“Pura vida” is a common expression in Costa Rica, roughly translated to “the pure life and simple life” in English. My time in Costa Rica was full of pura vida life experiences. I lived in a one master bedroom in a big house with a Costa Rican family and enjoyed a life of Spanish classes, socializing at the local bar/clubs, and sunset beach adventures. Here’s why Costa Rica is the ultimate place for Pura vida living.
The most distinct part of living in or traveling through Costa Rica is what I call living in the moment. Life is so simple there; the most stressful decision to make all day is often which beach to visit. Physical changes arrive thanks to the opportunity to live in a world surrounded by untouched nature. Monkeys running around the beaches and sloths chilling on the trees become a common sight.
I studied and lived half a year in the land of “Pura Vida,” and I’m surprised by the many similarities and differences that they have with my Mexican culture. We may both speak Spanish but it’s amazing that I still learned several things about their culture that are different from my own.
Ticos (the word for native Costa Ricans) actually eat a very simple diet of mostly rice and beans; my Tico homestay family often made a huge, family-sized plate of it in the morning. At breakfast, it’s served with an egg; beef, chicken, or fish is added later in the day, with a salad and more rice and beans at dinner.
It’s very expensive to import just about anything to this small country in Central America. Wine is triple the price that it is in the US, as are many other things. (So when you order it at a bar, expect it to come from a box.) Fashion brands such as Tommy Hilfiger and Zara are also more expensive so expect to be paying more to stay fashionable when in town.
Costa Rica famous nature (jungles, rainforests, beaches) do not disappoint — they are pristine and beautiful. Just about any town has its own tourist attractions to enjoy along with its beaches. In the country’s effort to preserve nature, there are strict laws about how close to the beach you can build a bar, house, or hotel. You can expect every beach you visit to be beautiful and each having its own personality and style. Lots of students enjoy the true essence of life by having fun at beach towns every weekend.
Some things you will notice that are different than back home. Some things can include houses not having real addresses like in the U.S, potholes on roads with fast drivers, and electric showers that can shock you! No country is perfect and things are just done differently which is okay! You adapt and get used to it in no time:)
Here you learn to let go of the small things and not let it get to you like it used to back home. While I was in Costa Rica I’ve been lost, late, lost some of my possessions, backpack got stolen off a bus and at the end of the day, I didn’t care and moved on.

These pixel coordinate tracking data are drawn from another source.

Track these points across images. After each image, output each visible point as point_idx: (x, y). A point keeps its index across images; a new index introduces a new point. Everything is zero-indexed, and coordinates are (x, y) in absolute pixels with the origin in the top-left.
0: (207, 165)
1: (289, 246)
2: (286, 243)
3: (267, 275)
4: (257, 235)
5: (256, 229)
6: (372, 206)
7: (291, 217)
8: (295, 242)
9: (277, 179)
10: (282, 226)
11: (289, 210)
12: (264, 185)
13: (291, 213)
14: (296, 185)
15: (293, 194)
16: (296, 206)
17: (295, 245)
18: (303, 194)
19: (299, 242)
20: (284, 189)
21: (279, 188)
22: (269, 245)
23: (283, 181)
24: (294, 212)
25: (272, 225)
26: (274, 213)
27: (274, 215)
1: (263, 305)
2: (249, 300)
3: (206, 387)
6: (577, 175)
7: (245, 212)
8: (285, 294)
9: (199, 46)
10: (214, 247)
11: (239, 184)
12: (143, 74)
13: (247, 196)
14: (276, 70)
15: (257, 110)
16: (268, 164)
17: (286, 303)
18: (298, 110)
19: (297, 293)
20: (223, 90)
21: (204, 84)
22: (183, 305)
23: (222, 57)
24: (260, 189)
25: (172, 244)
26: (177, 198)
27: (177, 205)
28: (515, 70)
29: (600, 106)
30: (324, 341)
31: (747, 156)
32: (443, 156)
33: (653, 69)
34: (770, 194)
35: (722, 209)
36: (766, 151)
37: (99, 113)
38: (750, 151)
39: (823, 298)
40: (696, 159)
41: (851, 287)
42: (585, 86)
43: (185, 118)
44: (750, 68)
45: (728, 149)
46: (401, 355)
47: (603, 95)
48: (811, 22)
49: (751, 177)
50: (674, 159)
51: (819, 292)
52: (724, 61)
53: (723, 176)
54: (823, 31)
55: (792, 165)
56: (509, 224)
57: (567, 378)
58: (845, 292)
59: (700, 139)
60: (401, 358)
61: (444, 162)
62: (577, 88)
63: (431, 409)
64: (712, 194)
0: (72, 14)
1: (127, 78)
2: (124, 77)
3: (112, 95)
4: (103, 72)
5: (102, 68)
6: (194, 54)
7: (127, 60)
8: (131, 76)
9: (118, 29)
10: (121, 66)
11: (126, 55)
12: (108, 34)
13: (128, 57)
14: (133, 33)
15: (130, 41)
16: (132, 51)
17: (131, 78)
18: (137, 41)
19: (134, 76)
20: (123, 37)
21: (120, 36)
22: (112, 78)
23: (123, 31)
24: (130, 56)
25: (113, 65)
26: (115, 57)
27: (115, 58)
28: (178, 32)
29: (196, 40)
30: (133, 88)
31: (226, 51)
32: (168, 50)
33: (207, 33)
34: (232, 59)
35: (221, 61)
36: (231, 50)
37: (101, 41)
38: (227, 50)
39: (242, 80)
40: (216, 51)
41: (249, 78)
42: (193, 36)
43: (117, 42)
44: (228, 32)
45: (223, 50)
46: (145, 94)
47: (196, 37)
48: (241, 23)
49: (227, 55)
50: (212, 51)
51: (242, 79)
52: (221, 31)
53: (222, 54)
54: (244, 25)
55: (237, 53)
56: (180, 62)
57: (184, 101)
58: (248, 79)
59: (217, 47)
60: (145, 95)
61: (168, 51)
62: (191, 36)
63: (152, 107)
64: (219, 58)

Here you will learn how to connect with nature, live life in the moment, and to the fullest! No regrets! Some of my happiest memories were in Costa Rica and I plan on returning one day to relive some of those moments. Something to take note of is that even though Costa Ricans may have less materialistically, they’re actually happier than many other Western countries citizens. Costa Rica is even ranked as one of the happiest countries in the world. If you go visit, you will see why!
The people there as a whole care more about experiences than “things” and value relationships over materials. I have taken on that philosophy with me everywhere I go. Lifetime memories over temporary possessions are the way to go! Hanging out with family, friends, and having fun in nature is the Costa Rican way of life. Life isn’t promised tomorrow and it’s important to take advantage of your prime years and freedom while you can.